The report back in 30 days is expected to include an analysis of the available state and federal funding sources related to programming and to determine if any will be hindered by the switch, as some funds used in the operation of juvenile facilities can only be used by the Probation Department and sworn peace officers.

Probation Chief Guillermo Viera Rosa did not oppose the plan at the meeting, but cautioned there would not be any staff that could transfer over. Programming is currently handled by sworn probation officers performing “double and triple duty” and those officers are still needed to run the juvenile facilities, he said.

The department’s staffing has improved over the past year and is no longer “paper thin,” he said.

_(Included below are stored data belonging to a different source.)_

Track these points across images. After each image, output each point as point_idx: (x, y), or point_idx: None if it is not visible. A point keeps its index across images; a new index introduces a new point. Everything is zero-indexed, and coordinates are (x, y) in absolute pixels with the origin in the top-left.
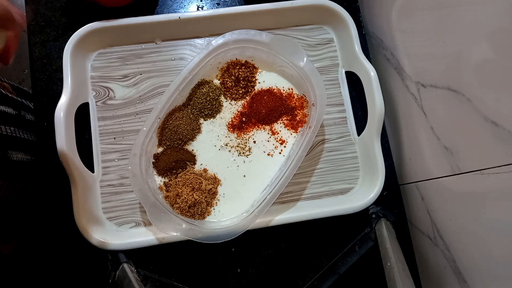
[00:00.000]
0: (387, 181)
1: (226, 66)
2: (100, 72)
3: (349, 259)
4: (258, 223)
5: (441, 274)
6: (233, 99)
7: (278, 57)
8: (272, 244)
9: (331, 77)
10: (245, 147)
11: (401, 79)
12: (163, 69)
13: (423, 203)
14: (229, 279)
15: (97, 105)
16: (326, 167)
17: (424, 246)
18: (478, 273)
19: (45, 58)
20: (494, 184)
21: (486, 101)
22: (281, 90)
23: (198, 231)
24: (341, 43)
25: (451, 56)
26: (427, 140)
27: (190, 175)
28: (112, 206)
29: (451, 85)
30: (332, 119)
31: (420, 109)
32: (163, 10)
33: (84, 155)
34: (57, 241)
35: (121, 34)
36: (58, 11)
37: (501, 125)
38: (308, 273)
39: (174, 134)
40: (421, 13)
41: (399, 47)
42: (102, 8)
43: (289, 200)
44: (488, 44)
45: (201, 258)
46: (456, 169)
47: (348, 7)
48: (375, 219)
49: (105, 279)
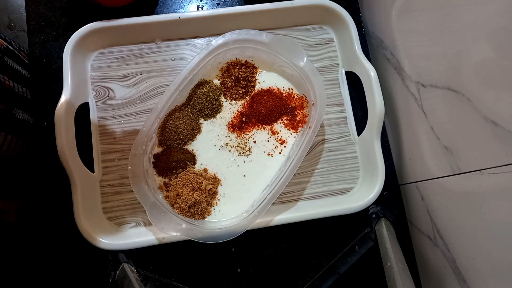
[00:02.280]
0: (387, 181)
1: (226, 66)
2: (100, 72)
3: (349, 259)
4: (258, 223)
5: (441, 274)
6: (233, 99)
7: (278, 57)
8: (272, 244)
9: (331, 77)
10: (245, 147)
11: (401, 79)
12: (163, 69)
13: (423, 203)
14: (229, 279)
15: (97, 105)
16: (326, 167)
17: (424, 246)
18: (478, 273)
19: (45, 58)
20: (494, 184)
21: (486, 101)
22: (281, 90)
23: (198, 231)
24: (341, 43)
25: (451, 56)
26: (427, 140)
27: (190, 175)
28: (112, 206)
29: (451, 85)
30: (332, 119)
31: (420, 109)
32: (163, 10)
33: (84, 155)
34: (57, 241)
35: (121, 34)
36: (58, 11)
37: (501, 125)
38: (308, 273)
39: (174, 134)
40: (421, 13)
41: (399, 47)
42: (102, 8)
43: (289, 200)
44: (488, 44)
45: (201, 258)
46: (456, 169)
47: (348, 7)
48: (375, 219)
49: (105, 279)
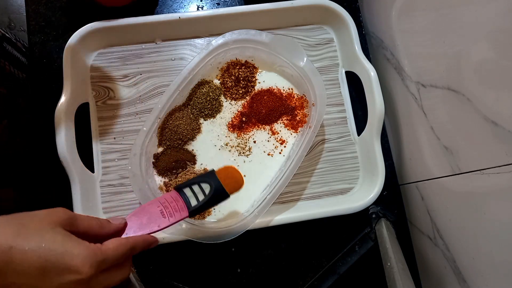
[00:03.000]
0: (387, 181)
1: (226, 66)
2: (100, 72)
3: (349, 259)
4: (258, 223)
5: (441, 274)
6: (233, 99)
7: (278, 57)
8: (272, 244)
9: (331, 77)
10: (245, 147)
11: (401, 79)
12: (163, 69)
13: (423, 203)
14: (229, 279)
15: (97, 105)
16: (326, 167)
17: (424, 246)
18: (478, 273)
19: (45, 58)
20: (494, 184)
21: (486, 101)
22: (281, 90)
23: (198, 231)
24: (341, 43)
25: (451, 56)
26: (427, 140)
27: (190, 175)
28: (112, 206)
29: (451, 85)
30: (332, 119)
31: (420, 109)
32: (163, 10)
33: (84, 155)
34: None
35: (121, 34)
36: (58, 11)
37: (501, 125)
38: (308, 273)
39: (174, 134)
40: (421, 13)
41: (399, 47)
42: (102, 8)
43: (289, 200)
44: (488, 44)
45: (201, 258)
46: (456, 169)
47: (348, 7)
48: (375, 219)
49: None
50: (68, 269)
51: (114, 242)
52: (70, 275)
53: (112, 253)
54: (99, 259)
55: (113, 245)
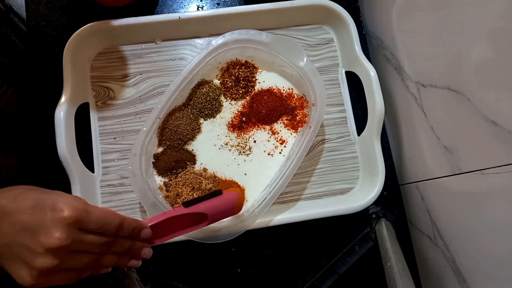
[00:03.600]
0: (387, 181)
1: (226, 66)
2: (100, 72)
3: (349, 259)
4: (258, 223)
5: (441, 274)
6: (233, 99)
7: (278, 57)
8: (272, 244)
9: (331, 77)
10: (245, 146)
11: (401, 79)
12: (163, 69)
13: (423, 203)
14: (229, 279)
15: (97, 105)
16: (326, 167)
17: (424, 246)
18: (478, 273)
19: (45, 58)
20: (494, 184)
21: (486, 101)
22: (281, 90)
23: (198, 231)
24: (341, 43)
25: (451, 56)
26: (427, 140)
27: (190, 175)
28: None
29: (451, 85)
30: (332, 119)
31: (420, 109)
32: (163, 10)
33: (84, 155)
34: None
35: (121, 34)
36: (58, 11)
37: (501, 125)
38: (308, 273)
39: (174, 134)
40: (421, 13)
41: (399, 47)
42: (102, 8)
43: (289, 200)
44: (488, 44)
45: (201, 258)
46: (456, 169)
47: (348, 7)
48: (375, 219)
49: (105, 278)
50: (54, 207)
51: (104, 209)
52: (53, 212)
53: (98, 213)
54: (83, 207)
55: (101, 209)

As a result, students are receiving the necessary services and programs and making it to school on time more often.

Probation is relying on officers redeployed from the field to maintain those numbers, however, and Viera Rosa warned that oversight over adult and juvenile probationers is suffering due to the depleted manpower.

“That is sort of a bill we’ll have to pay tomorrow, but today, we have more staff in the facilities and we’re doing a better job of meeting those requirements,” he said.

Still, Viera Rosa welcomed more collaboration with other departments to meet the demands at the juvenile facilities.

“I don’t think we’re in a weaker position by moving in this direction,” he said.

The Probation Department has been dinged repeatedly by state regulators for failing to provide adequate programming. The BSCC’s inspectors in December reviewed video footage at Barry J. Nidorf Juvenile Hall and found multiple instances of documents listing activities that never occurred.

A similar issue was discovered at Los Padrinos last year. Even members of the Board of Supervisors have expressed their own concerns about whether listed activities are occurring after visits to the juvenile facilities.

Probation submitted a corrective action plan to the BSCC in March that pledges to expand oversight. It is expected to go before the BSCC board April 16.